Saved data entries:
....................
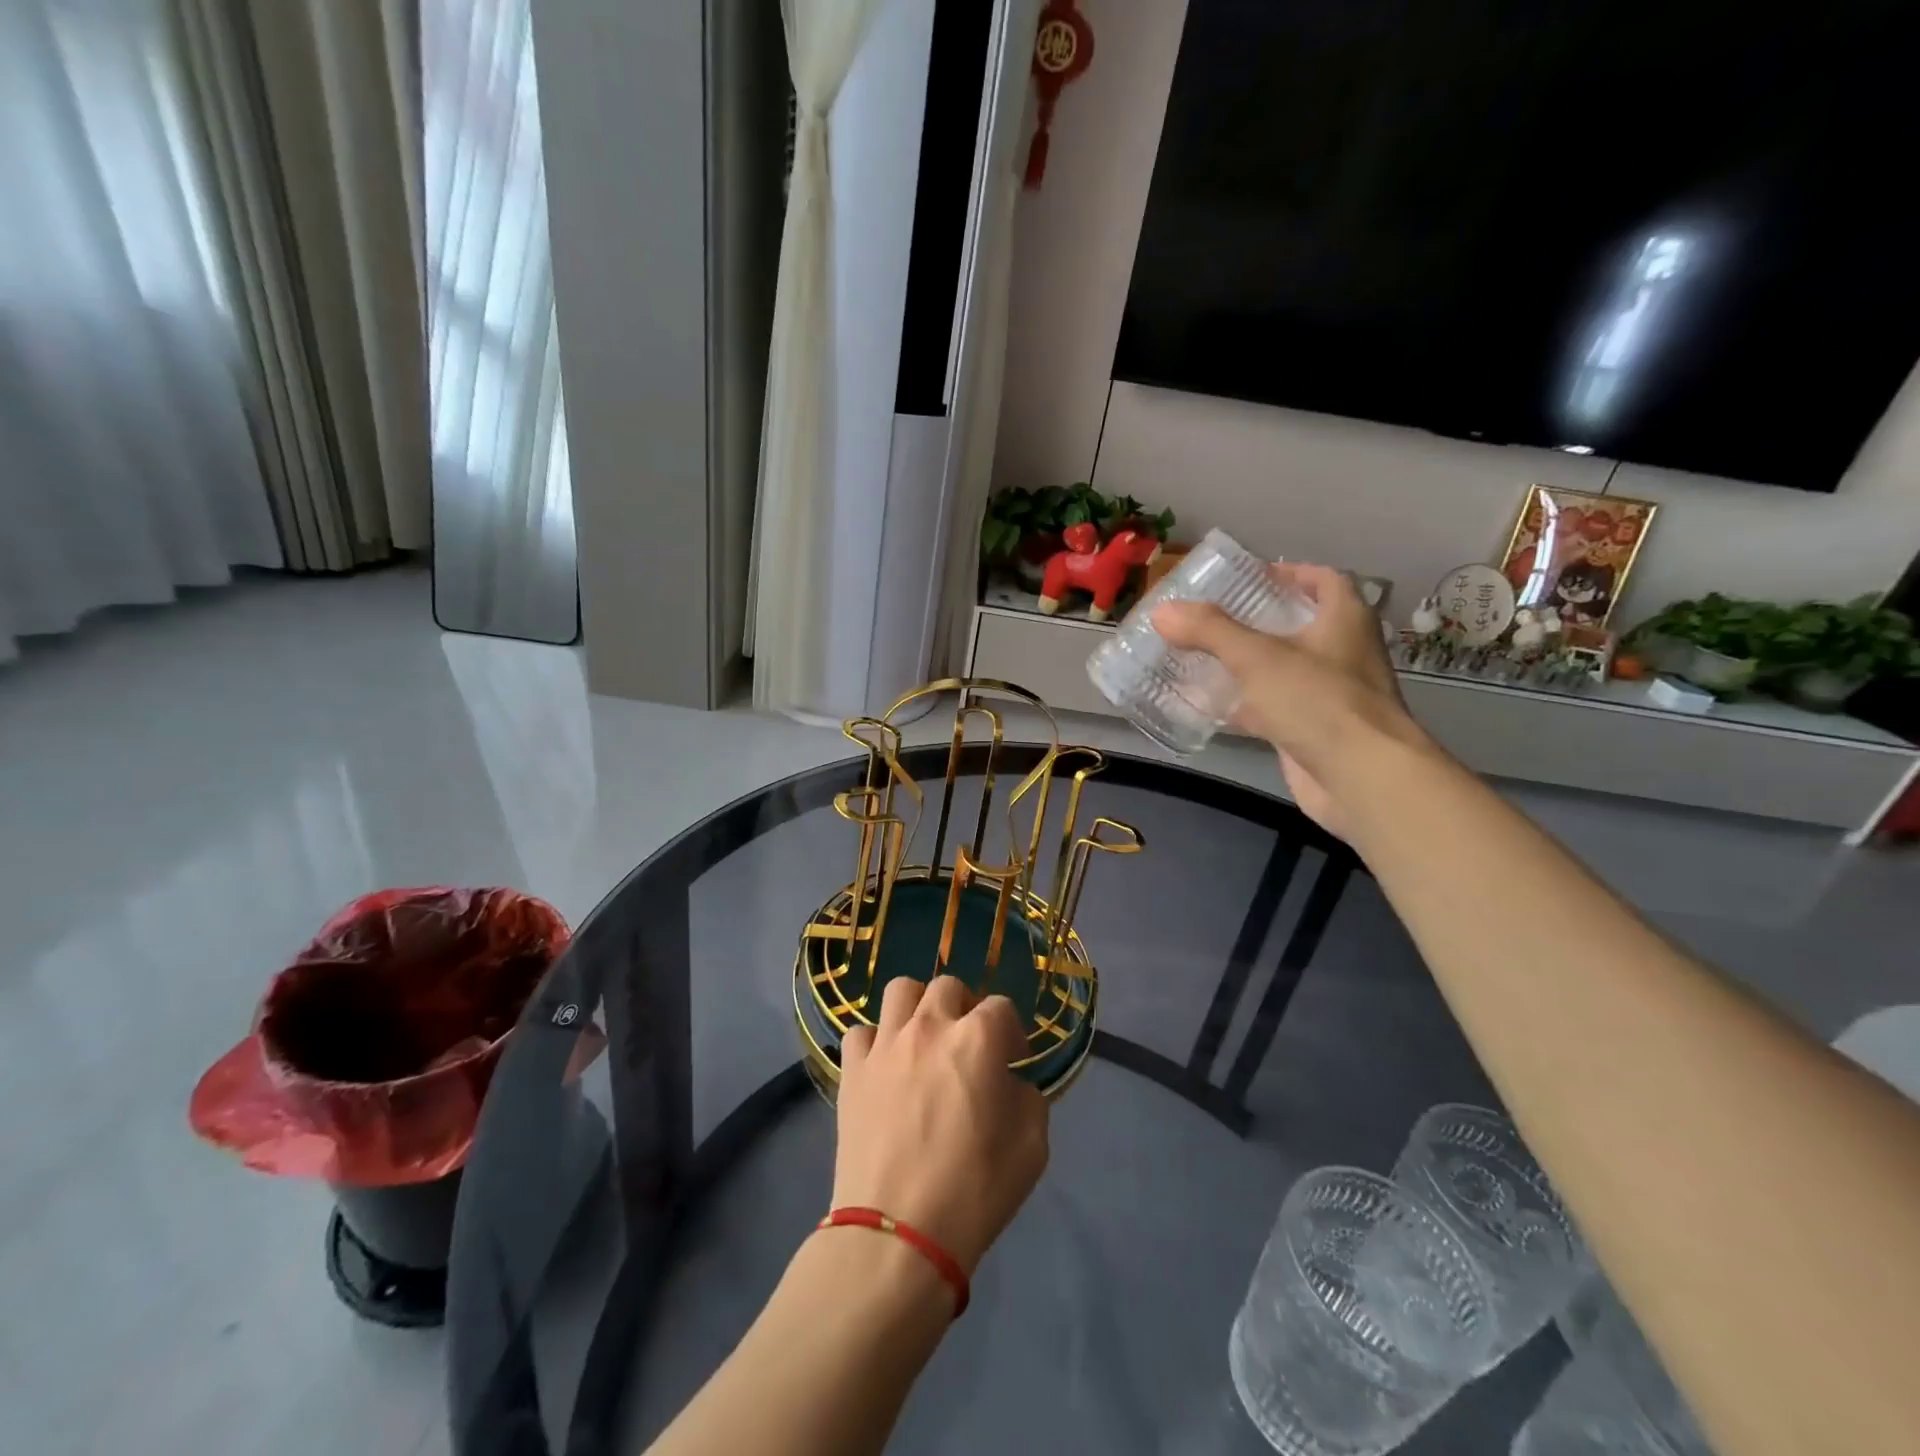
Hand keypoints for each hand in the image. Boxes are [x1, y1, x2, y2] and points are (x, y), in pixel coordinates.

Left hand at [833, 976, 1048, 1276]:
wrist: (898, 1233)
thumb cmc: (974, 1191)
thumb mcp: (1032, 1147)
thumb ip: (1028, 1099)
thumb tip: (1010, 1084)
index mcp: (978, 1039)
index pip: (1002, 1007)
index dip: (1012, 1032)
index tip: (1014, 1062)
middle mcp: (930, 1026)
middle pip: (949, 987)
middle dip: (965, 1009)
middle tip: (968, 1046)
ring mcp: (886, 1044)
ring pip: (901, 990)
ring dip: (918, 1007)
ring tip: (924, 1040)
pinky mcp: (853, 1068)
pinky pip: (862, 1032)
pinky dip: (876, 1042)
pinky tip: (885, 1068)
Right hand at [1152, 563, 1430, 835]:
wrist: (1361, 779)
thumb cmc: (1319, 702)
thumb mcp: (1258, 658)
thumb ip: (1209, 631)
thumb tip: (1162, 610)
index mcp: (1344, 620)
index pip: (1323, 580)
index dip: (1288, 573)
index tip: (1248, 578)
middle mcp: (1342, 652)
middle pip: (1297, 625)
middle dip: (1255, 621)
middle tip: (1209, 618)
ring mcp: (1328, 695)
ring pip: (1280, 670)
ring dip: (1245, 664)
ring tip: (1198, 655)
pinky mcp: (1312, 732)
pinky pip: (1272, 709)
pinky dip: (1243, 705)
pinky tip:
....................
§ **WHAT THE TASK ASKS**:
Verbatim repetition of the entries is required, excluding any pictures.

§ **WRITTEN SOLUTION**:
Hand keypoints for each hand in the image. Boxes are [x1, y1, x2, y2] and points are (x, y), in pixel coordinates.

Left hand at [833, 976, 1048, 1276]:
wrist: (898, 1233)
thumb cmc: (974, 1191)
thumb mcp: (1032, 1147)
thumb ip: (1028, 1099)
thumb tip: (1010, 1084)
index mcp: (978, 1039)
index pip: (1002, 1007)
index dip: (1012, 1032)
index tip: (1014, 1062)
middle mcp: (930, 1026)
middle pip: (949, 987)
middle dip: (965, 1009)
middle tip: (968, 1046)
ring mcp: (886, 1044)
ring pip: (901, 990)
ring dip: (918, 1007)
ring tip: (924, 1040)
pinky mcp: (853, 1068)
pinky pip: (862, 1032)
pinky dip: (876, 1042)
pinky tip: (885, 1068)
Right hand at [1152, 563, 1430, 835]:
wrist: (1361, 779)
thumb cmc: (1319, 702)
thumb mcp: (1258, 658)
thumb ip: (1209, 631)
thumb tip: (1162, 610)
index mcp: (1344, 620)
index pip: (1323, 580)
index dip: (1288, 573)
index tip: (1248, 578)
middle mcp: (1342, 652)
middle pip: (1297, 625)
middle dip: (1255, 621)
middle tip: (1209, 618)
ring mcp: (1328, 695)
ring pip: (1280, 670)
ring dip: (1245, 664)
ring tip: (1198, 655)
pinky mcp: (1312, 732)
pinky pip: (1272, 709)
pinky dip: (1243, 705)
pinky tip:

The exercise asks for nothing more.